Doppler ultrasound is a sensitive modality for detecting and quantitating valvular regurgitation in patients with infective endocarditis. Because valvular regurgitation leads to heart failure, we evaluated the prognostic significance of Doppler-detected valvular regurgitation in patients with endocarditis who had not yet developed clinical heart failure.
We reviewed the medical records of 65 patients with a clinical diagnosis of infective endocarditis from May 1985 to March 1990. A total of 49 patients were included in the study: 33 patients with native valve endocarditis and 16 patients with prosthetic valve endocarditis. The initial Doppler echocardiogram was examined in these patients to determine the presence and degree of valvular regurgitation.
Significant (moderate to severe) valvular regurgitation was detected in 23 (47%) patients. The presence or absence of significant valvular regurgitation did not predict the development of congestive heart failure, the need for surgery, or death (p = NS). The development of congestive heart failure was significantly associated with the need for surgery (p less than 0.0001) and death (p less than 0.05).

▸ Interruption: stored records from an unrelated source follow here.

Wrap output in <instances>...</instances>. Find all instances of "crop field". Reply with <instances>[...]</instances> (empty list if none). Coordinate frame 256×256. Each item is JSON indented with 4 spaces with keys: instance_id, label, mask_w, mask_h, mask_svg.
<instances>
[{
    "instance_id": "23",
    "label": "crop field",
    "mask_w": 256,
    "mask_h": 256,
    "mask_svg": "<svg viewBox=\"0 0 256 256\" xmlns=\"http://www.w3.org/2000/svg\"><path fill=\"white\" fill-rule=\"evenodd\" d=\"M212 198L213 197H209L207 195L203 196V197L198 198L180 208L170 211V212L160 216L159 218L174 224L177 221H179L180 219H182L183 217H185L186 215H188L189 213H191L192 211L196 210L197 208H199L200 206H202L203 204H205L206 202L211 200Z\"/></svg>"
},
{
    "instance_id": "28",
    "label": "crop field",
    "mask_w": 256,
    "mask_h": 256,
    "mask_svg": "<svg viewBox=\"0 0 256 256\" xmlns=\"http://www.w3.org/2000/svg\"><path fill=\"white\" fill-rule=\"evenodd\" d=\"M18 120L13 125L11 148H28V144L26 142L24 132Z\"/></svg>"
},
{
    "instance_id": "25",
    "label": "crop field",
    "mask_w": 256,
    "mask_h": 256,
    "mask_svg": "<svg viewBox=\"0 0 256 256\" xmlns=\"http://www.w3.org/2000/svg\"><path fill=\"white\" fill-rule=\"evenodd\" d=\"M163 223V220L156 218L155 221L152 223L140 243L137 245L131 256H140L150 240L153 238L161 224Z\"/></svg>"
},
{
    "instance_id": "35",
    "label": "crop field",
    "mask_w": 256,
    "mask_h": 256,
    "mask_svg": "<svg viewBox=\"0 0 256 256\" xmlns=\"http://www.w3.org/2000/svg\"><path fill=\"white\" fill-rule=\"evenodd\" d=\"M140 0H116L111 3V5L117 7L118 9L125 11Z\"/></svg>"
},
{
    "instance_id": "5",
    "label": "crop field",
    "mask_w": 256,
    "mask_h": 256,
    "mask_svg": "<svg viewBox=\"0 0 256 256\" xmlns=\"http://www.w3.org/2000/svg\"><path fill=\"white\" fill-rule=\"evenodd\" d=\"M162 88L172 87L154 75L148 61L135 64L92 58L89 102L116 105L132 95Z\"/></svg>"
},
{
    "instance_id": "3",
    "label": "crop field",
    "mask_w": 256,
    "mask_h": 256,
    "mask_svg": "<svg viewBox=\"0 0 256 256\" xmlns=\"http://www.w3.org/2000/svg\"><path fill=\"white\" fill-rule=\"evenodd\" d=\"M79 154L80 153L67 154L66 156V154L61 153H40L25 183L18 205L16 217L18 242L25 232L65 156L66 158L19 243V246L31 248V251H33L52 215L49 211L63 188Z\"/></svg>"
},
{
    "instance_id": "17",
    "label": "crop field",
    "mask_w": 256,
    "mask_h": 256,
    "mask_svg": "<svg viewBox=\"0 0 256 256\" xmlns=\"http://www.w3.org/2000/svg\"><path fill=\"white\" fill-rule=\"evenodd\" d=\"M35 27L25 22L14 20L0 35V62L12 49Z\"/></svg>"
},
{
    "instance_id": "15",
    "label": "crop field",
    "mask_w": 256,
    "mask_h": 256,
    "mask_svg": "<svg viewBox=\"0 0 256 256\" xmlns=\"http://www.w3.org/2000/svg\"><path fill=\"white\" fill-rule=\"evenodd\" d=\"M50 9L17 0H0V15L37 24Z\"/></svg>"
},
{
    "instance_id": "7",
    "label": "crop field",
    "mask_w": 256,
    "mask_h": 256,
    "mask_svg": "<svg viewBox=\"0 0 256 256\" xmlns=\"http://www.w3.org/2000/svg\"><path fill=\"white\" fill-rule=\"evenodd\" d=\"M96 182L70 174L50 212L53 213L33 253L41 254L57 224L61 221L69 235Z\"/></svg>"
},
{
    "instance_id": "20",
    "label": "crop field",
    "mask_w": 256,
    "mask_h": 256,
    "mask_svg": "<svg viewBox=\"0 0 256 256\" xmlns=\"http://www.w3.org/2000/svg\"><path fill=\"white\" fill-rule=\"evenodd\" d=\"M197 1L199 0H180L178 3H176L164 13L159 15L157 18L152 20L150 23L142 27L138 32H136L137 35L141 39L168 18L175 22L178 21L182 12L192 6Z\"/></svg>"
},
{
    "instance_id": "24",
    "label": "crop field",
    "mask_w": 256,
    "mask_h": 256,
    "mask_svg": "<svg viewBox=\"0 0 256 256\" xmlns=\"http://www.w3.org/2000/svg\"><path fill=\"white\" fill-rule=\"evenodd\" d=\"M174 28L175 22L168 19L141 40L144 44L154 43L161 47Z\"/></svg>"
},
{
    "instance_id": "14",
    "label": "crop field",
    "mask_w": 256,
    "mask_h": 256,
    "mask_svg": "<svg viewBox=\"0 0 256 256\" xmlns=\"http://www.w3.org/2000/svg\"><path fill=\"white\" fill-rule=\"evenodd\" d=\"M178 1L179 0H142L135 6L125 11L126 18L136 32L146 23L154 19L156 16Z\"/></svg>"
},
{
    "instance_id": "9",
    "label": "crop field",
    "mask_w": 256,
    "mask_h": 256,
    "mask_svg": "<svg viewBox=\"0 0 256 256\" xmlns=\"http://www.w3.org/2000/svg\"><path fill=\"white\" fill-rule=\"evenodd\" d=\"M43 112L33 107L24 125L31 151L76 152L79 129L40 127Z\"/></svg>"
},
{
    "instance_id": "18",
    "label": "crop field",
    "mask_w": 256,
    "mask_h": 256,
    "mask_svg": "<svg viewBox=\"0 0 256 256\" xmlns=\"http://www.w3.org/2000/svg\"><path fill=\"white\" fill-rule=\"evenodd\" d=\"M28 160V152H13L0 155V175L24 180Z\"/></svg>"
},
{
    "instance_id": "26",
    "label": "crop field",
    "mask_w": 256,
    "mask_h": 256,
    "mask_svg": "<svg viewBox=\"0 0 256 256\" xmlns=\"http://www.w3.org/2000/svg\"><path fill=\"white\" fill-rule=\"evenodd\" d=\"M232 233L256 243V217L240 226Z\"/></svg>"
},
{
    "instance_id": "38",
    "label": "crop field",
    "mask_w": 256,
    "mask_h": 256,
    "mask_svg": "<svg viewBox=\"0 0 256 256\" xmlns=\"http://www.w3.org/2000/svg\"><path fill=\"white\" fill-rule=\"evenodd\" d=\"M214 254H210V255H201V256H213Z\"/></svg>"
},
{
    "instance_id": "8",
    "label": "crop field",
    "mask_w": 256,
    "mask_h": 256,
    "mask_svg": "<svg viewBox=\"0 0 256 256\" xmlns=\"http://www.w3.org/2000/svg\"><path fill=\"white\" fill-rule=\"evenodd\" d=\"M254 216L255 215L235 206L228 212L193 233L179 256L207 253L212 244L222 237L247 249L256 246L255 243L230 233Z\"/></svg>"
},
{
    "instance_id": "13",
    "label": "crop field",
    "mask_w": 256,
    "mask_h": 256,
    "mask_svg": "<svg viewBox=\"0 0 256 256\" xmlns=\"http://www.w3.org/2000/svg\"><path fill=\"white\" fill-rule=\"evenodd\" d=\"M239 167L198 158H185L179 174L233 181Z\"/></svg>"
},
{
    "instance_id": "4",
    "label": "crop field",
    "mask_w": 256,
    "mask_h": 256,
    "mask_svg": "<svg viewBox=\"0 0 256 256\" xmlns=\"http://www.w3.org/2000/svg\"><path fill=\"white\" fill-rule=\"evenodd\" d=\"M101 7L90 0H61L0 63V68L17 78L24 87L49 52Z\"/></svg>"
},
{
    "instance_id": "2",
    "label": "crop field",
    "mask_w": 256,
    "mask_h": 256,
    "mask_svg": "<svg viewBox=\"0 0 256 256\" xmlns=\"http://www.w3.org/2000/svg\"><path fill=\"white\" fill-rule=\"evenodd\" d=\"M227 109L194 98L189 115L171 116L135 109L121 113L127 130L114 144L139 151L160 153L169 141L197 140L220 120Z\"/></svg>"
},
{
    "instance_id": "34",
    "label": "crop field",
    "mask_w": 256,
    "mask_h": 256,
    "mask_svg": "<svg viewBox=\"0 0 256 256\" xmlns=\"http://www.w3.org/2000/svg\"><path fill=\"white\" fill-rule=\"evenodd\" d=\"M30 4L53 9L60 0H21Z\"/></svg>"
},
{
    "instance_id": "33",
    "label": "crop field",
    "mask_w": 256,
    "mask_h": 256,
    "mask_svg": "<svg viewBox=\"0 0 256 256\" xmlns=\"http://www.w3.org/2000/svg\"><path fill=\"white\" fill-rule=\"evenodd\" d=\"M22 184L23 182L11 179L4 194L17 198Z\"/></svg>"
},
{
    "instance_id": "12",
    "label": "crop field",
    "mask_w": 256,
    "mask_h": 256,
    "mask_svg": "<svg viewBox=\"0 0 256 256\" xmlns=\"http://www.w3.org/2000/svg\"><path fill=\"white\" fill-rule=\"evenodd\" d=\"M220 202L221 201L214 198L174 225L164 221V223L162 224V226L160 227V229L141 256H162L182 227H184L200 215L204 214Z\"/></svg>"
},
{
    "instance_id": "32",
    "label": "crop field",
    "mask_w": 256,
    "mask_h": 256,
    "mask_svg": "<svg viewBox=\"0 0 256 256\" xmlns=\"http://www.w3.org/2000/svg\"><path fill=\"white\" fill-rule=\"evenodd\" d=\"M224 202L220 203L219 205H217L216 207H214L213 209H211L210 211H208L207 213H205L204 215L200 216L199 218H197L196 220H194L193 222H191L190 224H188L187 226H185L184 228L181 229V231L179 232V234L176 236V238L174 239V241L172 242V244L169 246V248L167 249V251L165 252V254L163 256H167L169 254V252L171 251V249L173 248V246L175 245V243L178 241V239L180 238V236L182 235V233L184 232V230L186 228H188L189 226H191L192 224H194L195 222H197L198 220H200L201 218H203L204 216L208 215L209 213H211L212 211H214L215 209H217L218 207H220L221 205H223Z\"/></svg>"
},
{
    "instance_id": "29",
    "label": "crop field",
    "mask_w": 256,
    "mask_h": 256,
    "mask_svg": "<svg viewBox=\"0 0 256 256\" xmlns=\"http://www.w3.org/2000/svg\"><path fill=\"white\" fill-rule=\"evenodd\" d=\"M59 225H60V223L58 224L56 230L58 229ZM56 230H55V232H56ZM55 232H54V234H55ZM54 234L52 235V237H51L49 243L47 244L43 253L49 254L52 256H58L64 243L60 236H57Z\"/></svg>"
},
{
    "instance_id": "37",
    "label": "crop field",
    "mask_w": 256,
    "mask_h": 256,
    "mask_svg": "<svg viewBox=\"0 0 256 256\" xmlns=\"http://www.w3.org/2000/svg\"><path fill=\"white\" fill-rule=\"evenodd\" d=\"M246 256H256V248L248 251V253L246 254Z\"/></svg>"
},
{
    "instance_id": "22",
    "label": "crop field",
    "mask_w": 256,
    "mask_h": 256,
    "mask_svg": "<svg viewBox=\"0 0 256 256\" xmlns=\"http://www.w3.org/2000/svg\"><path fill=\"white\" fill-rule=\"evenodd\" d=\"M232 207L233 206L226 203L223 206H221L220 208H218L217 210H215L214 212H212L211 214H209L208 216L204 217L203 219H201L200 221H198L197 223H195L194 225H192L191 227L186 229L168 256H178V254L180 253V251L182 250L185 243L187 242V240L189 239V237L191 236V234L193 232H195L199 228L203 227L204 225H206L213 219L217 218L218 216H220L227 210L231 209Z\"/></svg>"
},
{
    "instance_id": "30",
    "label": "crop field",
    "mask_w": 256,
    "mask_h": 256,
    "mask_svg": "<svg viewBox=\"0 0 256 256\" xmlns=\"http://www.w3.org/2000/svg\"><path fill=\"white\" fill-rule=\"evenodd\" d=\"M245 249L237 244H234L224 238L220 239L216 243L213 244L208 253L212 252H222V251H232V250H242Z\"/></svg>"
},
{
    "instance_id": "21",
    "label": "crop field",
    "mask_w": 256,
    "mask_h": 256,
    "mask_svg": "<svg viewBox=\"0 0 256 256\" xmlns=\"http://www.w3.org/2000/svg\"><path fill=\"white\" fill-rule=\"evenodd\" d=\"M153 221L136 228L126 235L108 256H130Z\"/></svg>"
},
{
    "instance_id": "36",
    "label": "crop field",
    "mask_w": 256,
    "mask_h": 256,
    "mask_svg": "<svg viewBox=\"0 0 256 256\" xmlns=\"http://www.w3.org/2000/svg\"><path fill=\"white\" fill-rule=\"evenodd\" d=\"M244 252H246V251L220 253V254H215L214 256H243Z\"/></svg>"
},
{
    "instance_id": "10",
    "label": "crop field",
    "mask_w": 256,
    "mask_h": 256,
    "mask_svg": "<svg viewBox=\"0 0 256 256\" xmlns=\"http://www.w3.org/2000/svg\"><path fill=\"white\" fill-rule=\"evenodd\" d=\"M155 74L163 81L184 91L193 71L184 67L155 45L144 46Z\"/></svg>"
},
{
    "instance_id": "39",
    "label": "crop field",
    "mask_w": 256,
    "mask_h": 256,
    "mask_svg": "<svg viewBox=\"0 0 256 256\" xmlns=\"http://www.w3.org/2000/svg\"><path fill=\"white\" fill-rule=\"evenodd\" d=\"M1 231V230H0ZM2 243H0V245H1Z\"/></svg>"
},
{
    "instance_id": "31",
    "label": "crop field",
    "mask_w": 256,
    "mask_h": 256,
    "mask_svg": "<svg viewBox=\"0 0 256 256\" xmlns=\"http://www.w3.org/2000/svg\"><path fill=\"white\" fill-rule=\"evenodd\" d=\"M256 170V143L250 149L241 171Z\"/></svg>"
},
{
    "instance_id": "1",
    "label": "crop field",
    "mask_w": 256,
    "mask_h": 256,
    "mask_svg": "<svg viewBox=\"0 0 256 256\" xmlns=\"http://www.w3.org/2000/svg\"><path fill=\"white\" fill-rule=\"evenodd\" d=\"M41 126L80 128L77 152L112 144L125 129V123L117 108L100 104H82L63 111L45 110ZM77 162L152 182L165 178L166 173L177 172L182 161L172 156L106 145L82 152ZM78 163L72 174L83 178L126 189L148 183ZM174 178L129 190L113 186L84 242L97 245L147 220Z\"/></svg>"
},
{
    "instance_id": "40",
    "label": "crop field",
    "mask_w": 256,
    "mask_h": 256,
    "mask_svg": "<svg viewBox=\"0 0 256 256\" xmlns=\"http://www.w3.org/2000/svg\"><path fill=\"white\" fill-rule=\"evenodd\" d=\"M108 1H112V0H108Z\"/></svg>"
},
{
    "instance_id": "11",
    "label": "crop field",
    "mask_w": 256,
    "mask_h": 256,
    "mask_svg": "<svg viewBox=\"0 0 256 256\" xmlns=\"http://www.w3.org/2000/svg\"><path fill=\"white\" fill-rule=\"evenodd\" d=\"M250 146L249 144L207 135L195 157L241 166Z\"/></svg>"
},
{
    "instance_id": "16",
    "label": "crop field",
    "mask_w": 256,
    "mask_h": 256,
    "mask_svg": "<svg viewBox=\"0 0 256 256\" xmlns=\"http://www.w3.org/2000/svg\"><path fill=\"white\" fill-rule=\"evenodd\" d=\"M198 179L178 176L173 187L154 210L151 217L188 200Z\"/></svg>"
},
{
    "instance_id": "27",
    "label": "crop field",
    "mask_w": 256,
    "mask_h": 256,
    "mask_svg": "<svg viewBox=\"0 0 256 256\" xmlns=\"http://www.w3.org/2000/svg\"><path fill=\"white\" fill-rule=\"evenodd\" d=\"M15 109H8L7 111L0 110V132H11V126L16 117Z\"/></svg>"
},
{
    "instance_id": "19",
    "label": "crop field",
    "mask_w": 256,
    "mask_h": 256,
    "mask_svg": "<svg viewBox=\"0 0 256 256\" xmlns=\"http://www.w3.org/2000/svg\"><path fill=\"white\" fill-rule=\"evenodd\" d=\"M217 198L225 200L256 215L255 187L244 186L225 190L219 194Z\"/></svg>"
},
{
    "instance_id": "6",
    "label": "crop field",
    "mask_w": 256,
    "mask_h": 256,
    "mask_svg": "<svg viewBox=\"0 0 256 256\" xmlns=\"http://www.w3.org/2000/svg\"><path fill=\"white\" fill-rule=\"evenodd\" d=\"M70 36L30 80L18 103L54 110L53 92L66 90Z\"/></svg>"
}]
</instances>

We conclude that the detection of significant valvular regurgitation in patients with infective endocarditis who have not yet developed heart failure is not predictive of future complications nor does the absence of significant valvular regurgitation identify a group of patients with a more favorable prognosis. In our series, patients who developed congestive heart failure had a significantly higher incidence of surgery and death. Therefore, decisions regarding clinical management in patients with infective endocarditis should not be made solely on the presence or absence of echocardiographically detected valvular regurgitation.
多普勒超声是检测和定量感染性心内膜炎患者瓣膜反流的敏感方法。由于瓣膜反流会导致心力衰竭,我们评估了在尚未发生临床心力衰竭的感染性心内膜炎患者中,多普勒检测到的瓣膜反流的预后意义。
我们回顾了1985年5月至1990年3月期间65例临床诊断为感染性心内膜炎患者的病历。共有49例患者纳入研究:33例为天然瓣膜心内膜炎患者,16例为人工瓣膜心内膜炎患者。对这些患者进行了初次多普勒超声心动图检查,以确定瓣膜反流的存在和程度。
在23例(47%)患者中检测到显著(中度至重度)瓣膜反流。显著瓣膜反流的有无并不能预测充血性心力衰竭的发生、手术需求或死亡(p=无显著性差异)。充血性心力衰竭的发生与手术需求(p<0.0001)和死亡(p<0.05)显著相关。
我们得出结论,在尚未发生心力衰竭的感染性心内膜炎患者中,检测到显著瓣膜反流并不能预测未来并发症,显著瓣膜反流的缺失也不能确定一组预后较好的患者。在我们的系列研究中,发生充血性心力衰竭的患者手术和死亡的发生率显著更高。因此,对于感染性心内膜炎患者的临床管理决策不应仅基于超声心动图检测到的瓣膜反流的有无。